Where a record contains a picture, omit the picture and repeat the rest exactly.

**Stored items from a collection**

····················

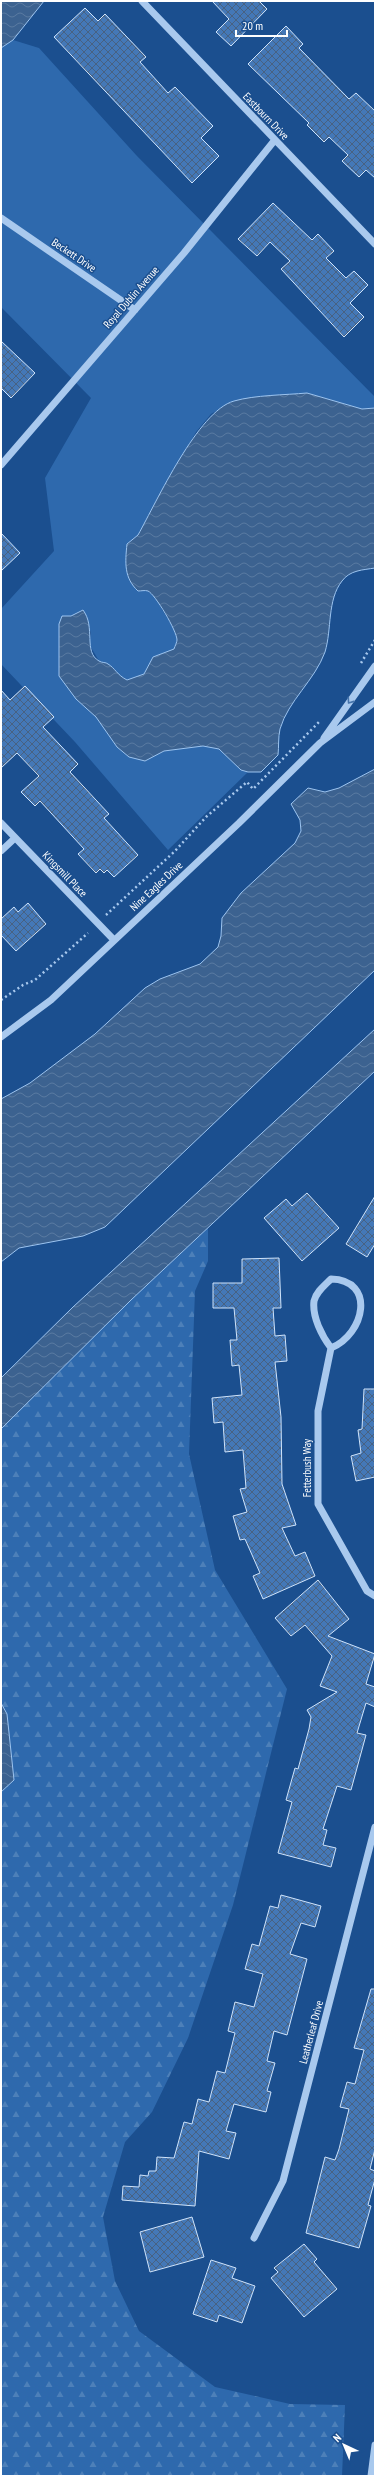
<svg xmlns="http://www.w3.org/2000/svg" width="376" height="2477" font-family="'PT Sans Narrow',sans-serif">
<defs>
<pattern id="forest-firs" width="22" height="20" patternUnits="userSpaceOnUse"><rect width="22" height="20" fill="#2e69ad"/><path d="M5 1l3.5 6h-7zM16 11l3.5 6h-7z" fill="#4d80b9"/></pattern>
<pattern id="water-waves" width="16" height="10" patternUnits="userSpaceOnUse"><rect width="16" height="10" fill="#3c6290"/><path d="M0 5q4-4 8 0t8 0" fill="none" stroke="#597aa1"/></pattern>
<pattern id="building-cross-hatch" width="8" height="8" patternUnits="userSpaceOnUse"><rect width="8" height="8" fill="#4478b7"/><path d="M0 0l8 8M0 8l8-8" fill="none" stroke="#486282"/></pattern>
</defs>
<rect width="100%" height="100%" fill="#1b4f8f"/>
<path fill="#2e69ad" d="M13 40 39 48 137 156 375 397V408L362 409 307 393 233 401 211 414 196 432 138 535 127 544 148 591 158 599 161 608 175 630 177 640 174 649 153 657 144 674 127 680C115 674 111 665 99 661L89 644 91 633 82 610 71 616 76 699 96 717 117 747 129 757 145 761 164 751 203 746 219 749 241 770 248 772 168 850 75 742 1 664V609L54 551 45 478 91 398 1 307V48Z"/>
<path fill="url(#forest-firs)" d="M208 1228V1261L195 1291 189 1454 215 1570 287 1689 233 1905 188 2038 152 2112 125 2142 103 2217 115 2281 139 2331 215 2387 290 2404 345 2405 342 2476H1V1429L131 1300Z"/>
<path fill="url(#water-waves)" stroke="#9cc4f0" d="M1 1H44L13 40 1 48Z
M307 393 362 409 375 408V568C363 570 350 570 342 581 327 600 332 629 325 652 315 680 288 701 280 729 278 738 279 746 278 755L261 772H248L241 770 219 749 203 746 164 751 145 761 129 757 117 747 96 717 76 699 59 676V624L62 616H71L83 610C96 627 83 652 99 661 102 663 106 662 108 664 115 668 117 675 127 680L144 674 153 657 174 649C175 646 177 642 177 640 177 631 155 594 148 591 145 590 141 591 138 591 124 578 125 563 127 544L138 535C157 501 198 411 234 401 255 395 285 395 307 393Z
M375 769V970L105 1227 83 1236 19 1248 1 1262V1099L30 1083 95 1034 145 988 160 979 200 964 218 947 221 936 222 918 241 893 295 843 301 831 300 820 291 804 308 788 325 792 339 788Z
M375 1029V1071L131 1300 1 1429V1378L73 1307Z
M1 1703 7 1714 14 1780 1 1792Z"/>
<path fill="url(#building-cross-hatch)" stroke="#cfe3fa" d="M212 1H259L267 9 231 46 216 32 229 19Z
M85 8 98 21 105 14 146 57 140 62 168 93 175 87 213 126 201 138 219 156 192 183 54 37Z
M286 26 303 44 299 48 349 99 356 93 375 111V178L366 170 359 177 342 161 348 155 329 137 324 142 307 125 309 123 248 64Z
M273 203 312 240 318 234 334 251 326 258 346 278 354 271 368 285 350 303 364 317 344 337 281 269 290 261 270 242 257 256 238 239Z
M1 341 35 373 11 398 1 388Z
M1 533 20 553 1 571Z
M25 686 54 717 43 727 78 764 70 772 109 814 104 818 138 855 114 877 107 870 104 873 100 869 96 873 78 854 84 849 40 801 35 806 21 792 39 776 17 753 1 768V690L10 700Z
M28 903 46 924 16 951 1 935V919L14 907 18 912Z
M307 1193 339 1228 302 1261 264 1218 286 1199 292 1206Z
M375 1196V1244L367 1257 346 1244Z
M279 1258 281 1308H273L275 1336 285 1335 287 1361 275 1362 281 1417 282 1484 296 1525 282 1528 295 1556 305 1552 315 1576 263 1599 253 1576 260 1573 245 1539 240 1540 233 1516 247 1512 240 1489 246 1488 243 1450 225 1452 223 1422 214 1423 212 1398 242 1395 239 1365 232 1366 230 1340H237L234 1308H213V1283H242V1259Z
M364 1389H375V1477L356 1481 351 1456 361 1453 358 1430 362 1429Z
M318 1580 349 1619 328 1636 375 1654 366 1684 375 1687V1707L366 1703 357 1733 366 1735 351 1790 337 1786 323 1829 327 1830 323 1845 336 1848 331 1867 278 1853 292 1802 286 1800 295 1768 298 1769 309 1729 311 1717 307 1710 337 1692 320 1686 332 1656 305 1625 291 1636 275 1618Z
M281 1895 321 1906 315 1927 301 1923 290 1954 307 1959 287 2035 274 2031 267 2061 275 2063 267 2091 271 2092 266 2112 234 2104 226 2131 236 2133 229 2159 199 2151 195 2206 122 2200 123 2186 139 2187 140 2175 148 2176 149 2171H156L157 2157 174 2158 184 2122 192 2124 198 2099 209 2102 217 2071 225 2073 235 2033 228 2031 235 2002 254 2007 263 1974 245 1969 252 1944 259 1946 270 1906 278 1908Z
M371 1989H375V2149L370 2169 375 2171V2179L368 2205 371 2206 359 2248 306 2233 325 2157 335 2160 339 2149 349 2109 340 2107 347 2082 355 2084 364 2050 354 2048Z
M192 2217 204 2257 150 2272 140 2232Z
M304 2244 317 2259 314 2262 337 2289 304 2317 271 2278 278 2272 274 2268Z
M211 2260 236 2268 232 2278 255 2286 242 2323 219 2315 217 2322 193 2314Z"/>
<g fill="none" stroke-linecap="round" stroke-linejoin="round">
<path stroke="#a9c9ee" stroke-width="2.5" stroke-dasharray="2 3" stroke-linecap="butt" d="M361 663 375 640
M106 915 175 851 206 817 247 782 253 789 319 722
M1 1000 23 985 35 980 88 933"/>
<path stroke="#a9c9ee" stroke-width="7" d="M142 1 375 244
M1 218 135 310
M1 465 184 253 274 141
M324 738 375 666
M1 823 114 940
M1 851 15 838
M1 1037 51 1000 239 823 320 743 375 702
M331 1279C376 1280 365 1334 331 1348 322 1336 312 1317 314 1301 316 1292 325 1285 331 1279Z
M331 1348 318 1411V1504L367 1591 375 1596
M254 2238 283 2181 375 1827
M371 2476 375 2445"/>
</g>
<defs><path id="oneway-chevron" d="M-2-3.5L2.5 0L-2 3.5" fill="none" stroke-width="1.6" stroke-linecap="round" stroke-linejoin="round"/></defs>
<use stroke="#4674ac" href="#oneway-chevron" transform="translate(350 701) rotate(125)"/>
<g text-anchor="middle" stroke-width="3" stroke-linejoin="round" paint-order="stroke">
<g font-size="11" fill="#fff" stroke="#1b4f8f">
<text transform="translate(266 116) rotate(46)" y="4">Eastbourn Drive</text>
<text transform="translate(74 255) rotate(34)" y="4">Beckett Drive</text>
<text transform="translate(131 297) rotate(-49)" y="4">Royal Dublin Avenue</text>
<text transform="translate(65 874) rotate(46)" y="4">Kingsmill Place</text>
<text transform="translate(156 886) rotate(-43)" y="4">Nine Eagles Drive</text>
<text transform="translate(307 1468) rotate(-90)" y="4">Fetterbush Way</text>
<text transform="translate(311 2032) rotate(-75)" y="4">Leatherleaf Drive</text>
</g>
</g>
<rect width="376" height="2477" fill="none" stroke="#ffffff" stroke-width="4"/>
<g transform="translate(344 2445) rotate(316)" stroke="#1b4f8f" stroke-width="3" paint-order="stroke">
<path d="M0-3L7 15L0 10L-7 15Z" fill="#ffffff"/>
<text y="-6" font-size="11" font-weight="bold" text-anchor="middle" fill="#ffffff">N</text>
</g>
<path d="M236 30v6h51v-6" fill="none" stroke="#ffffff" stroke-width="2"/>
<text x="242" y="30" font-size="12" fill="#ffffff" stroke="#1b4f8f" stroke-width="3" paint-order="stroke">20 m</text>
</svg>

····················

**Task result**
<svg xmlns="http://www.w3.org/2000/svg" width="376" height="2477" font-family="'PT Sans Narrow',sans-serif">
<defs>
<pattern id="forest-firs" width="22" height="20" patternUnits="userSpaceOnUse"><rect width="22" height="20" fill="#2e69ad"/><path d="M5 1l3.5 6h-7zM16 11l3.5 6h-7z" fill="#4d80b9"/></pattern>
<pattern id="water-waves" width="16" height="10" patternUnits="userSpaceOnUse"><rect width="16" height="10" fill="#3c6290"/><path d="M0 5q4-4 8 0t8 0" fill="none" stroke="#597aa1"/></pattern>
<pattern id="building-cross-hatch" width="8" height="8" patternUnits="userSpaceOnUse"><rect width="8" height="8" fill="#4478b7"/><path d="M0 0l8 8M0 8l8-8" fill="none" stroke="#486282"/></pattern>
</defs>
<rect width="100%" height="100%" fill="#1b4f8f"/>
<path fill="#2e69ad" d="M13 40 39 48 137 156 375 397V408L362 409 307 393 233 401 211 414 196 432 138 535 127 544 148 591 158 599 161 608 175 630 177 640 174 649 153 657 144 674 127 680C115 674 111 665 99 661L89 644 91 633 82 610 71 616 76 699 96 717 117 747 129 757 145 761 164 751 203 746 219 749 241 770 248 772 168 850 75 742 1 664V609L54 551 45 478 91 398 1 307V48Z"/>
<path fill="url(#forest-firs)" d="M208 1228V1261L195 1291 189 1454 215 1570 287 1689 233 1905 188 2038 152 2112 125 2142 103 2217 115 2281 139 2331 215 2387 290 2404 345 2405 342 2476H1V1429L131 1300Z"/>
<path fill="url(#water-waves)" stroke="#9cc4f0" d="M1 1H44L13 40 1 48Z
M307 393 362 409 375 408V568C363 570 350 570 342 581 327 600 332 629 325 652 315 680 288 701 280 729 278 738 279 746 278 755L261 772H248L241 770 219 749 203 746 164 751 145 761 129 757 117 747 96 717 76 699 59 676V624L62 616H71L83 610C96 627 83 652 99 661 102 663 106 662 108 664 115 668 117 675 127 680L144 674 153 657 174 649C175 646 177 642 177 640 177 631 155 594 148 591 145 590 141 591 138 591 124 578 125 563 127 544L138 535C157 501 198 411 234 401 255 395 285 395 307 393Z
M375 769V970L105 1227 83 1236 19 1248 1 1262V1099L30 1083 95 1034 145 988 160 979 200 964 218 947 221 936 222 918 241 893 295 843 301 831 300 820 291 804 308 788 325 792 339 788Z
M375 1029V1071L131 1300 1 1429V1378L73 1307Z
M1 1703 7 1714 14 1780 1 1792Z"/>
<path fill="url(#building-cross-hatch)" stroke="#cfe3fa" d="M212 1H259L267 9 231 46 216 32 229 19Z
M85 8 98 21 105 14 146 57 140 62 168 93 175 87 213 126 201 138 219 156 192 183 54 37Z
M286 26 303 44 299 48 349 99 356 93 375 111V178L366 170 359 177 342 161 348 155 329 137 324 142 307 125 309 123 248 64Z
M273 203 312 240 318 234 334 251 326 258 346 278 354 271 368 285 350 303 364 317 344 337 281 269 290 261 270 242 257 256 238 239Z
M1 341 35 373 11 398 1 388Z
M1 533 20 553 1 571Z
M25 686 54 717 43 727 78 764 70 772 109 814 104 818 138 855 114 877 107 870 104 873 100 869 96 873 78 854 84 849 40 801 35 806 21 792 39 776 17 753 1 768V690L10 700Z
M28 903 46 924 16 951 1 935V919L14 907 18 912Z
M307 1193 339 1228 302 1261 264 1218 286 1199 292 1206Z
M375 1196V1244L367 1257 346 1244Z
M279 1258 281 1308H273L275 1336 285 1335 287 1361 275 1362 281 1417 282 1484 296 1525 282 1528 295 1556 305 1552 315 1576 263 1599 253 1576 260 1573 245 1539 240 1540 233 1516 247 1512 240 1489 246 1488 243 1450 225 1452 223 1422 214 1423 212 1398 242 1395 239 1365 232 1366 230 1340H237L234 1308H213V1283H242V1259Z
M364 1389H375V1477L356 1481 351 1456 361 1453 358 1430 362 1429Z
M318 1580 349 1619 328 1636 375 1654 366 1684 375 1687V1707L366 1703 357 1733 366 1735 351 1790 337 1786 323 1829 327 1830 323 1845 336 1848 331 1867 278 1853 292 1802 286 1800 295 1768 298 1769 309 1729 311 1717 307 1710 337 1692 320 1686 332 1656 305 1625 291 1636 275 1618Z
M281 1895 321 1906 315 1927 301 1923 290 1954 307 1959 287 2035 274 2031 267 2061 275 2063 267 2091 271 2092 266 2112 234 2104 226 2131 236 2133 229 2159 199 2151 195 2206 122 2200 123 2186 139 2187 140 2175 148 2176 149 2171H156L157 2157 174 2158 184 2122 192 2124 198 2099 209 2102 217 2071 225 2073 235 2033 228 2031 235 2002 254 2007 263 1974 245 1969 252 1944 259 1946 270 1906 278 1908Z
M371 1989H375V2149L370 2169 375 2171V2179L368 2205 371 2206 359 2248 306 2233 325 2157 335 2160 339 2149 349 2109 340 2107 347 2082 355 2084 364 2050 354 2048Z
M192 2217 204 2257 150 2272 140 2232Z
M304 2244 317 2259 314 2262 337 2289 304 2317 271 2278 278 2272 274 2268Z
M211 2260 236 2268 232 2278 255 2286 242 2323 219 2315 217 2322 193 2314Z"/>
<g fill="none" stroke-linecap="round" stroke-linejoin="round">
<path stroke="#a9c9ee" stroke-width="2.5" stroke-dasharray="2 3" stroke-linecap="butt" d="M361 663 375 640
M106 915 175 851 206 817 247 782 253 789 319 722
M1 1000 23 985 35 980 88 933"/>
<path stroke="#a9c9ee" stroke-width="7" d="M142 1 375 244
M1 218 135 310
M1 465 184 253 274 141
M324 738 375 666
M1 823 114 940
M1 851 15 838
M1 1037 51 1000 239 823 320 743 375 702
M331 1279C376 1280 365 1334 331 1348 322 1336 312 1317 314 1301 316 1292 325 1285 331 1279Z
M331 1348 318 1411V1504L367 1591 375 1596
M254 2238 283 2181 375 1827
M371 2476 375 2445"/>
</g>
<defs><path id="oneway-chevron" d="M-2-3.5L2.5 0L-2 3.5" fill="none" stroke-width="1.6" stroke-linecap="round" stroke-linejoin="round"/></defs>
<use stroke="#4674ac" href="#oneway-chevron" transform="translate(350 701) rotate(125)"/>
<g text-anchor="middle" stroke-width="3" stroke-linejoin="round" paint-order="stroke">
<g font-size="11" fill="#fff" stroke="#1b4f8f">
<text transform="translate(266 116) rotate(46)" y="4">Eastbourn Drive</text>
<text transform="translate(74 255) rotate(34)" y="4">Beckett Drive</text>
<text transform="translate(131 297) rotate(-49)" y="4">Royal Dublin Avenue</text>
<text transform="translate(65 874) rotate(46)" y="4">Kingsmill Place</text>
<text transform="translate(156 886) rotate(-43)" y="4">Nine Eagles Drive</text>
<text transform="translate(307 1468) rotate(-90)" y="4">Fetterbush Way</text>
<text transform="translate(311 2032) rotate(-75)" y="4">Leatherleaf Drive</text>
</g>
</g>
<rect width="376" height="2477" fill="none" stroke="#ffffff" stroke-width="4"/>
<g transform="translate(344 2445) rotate(316)" stroke="#1b4f8f" stroke-width="3" paint-order="stroke">
<path d="M0-3L7 15L0 10L-7 15Z" fill="#ffffff"/>
<text y="-6" font-size="11" font-weight="bold" text-anchor="middle" fill="#ffffff">N</text>
</g>
<path d="M236 30v6h51v-6" fill="none" stroke="#ffffff" stroke-width="2"/>
<text x="242" y="30" font-size="12" fill="#ffffff" stroke="#1b4f8f" stroke-width="3" paint-order="stroke">20 m</text>
</svg>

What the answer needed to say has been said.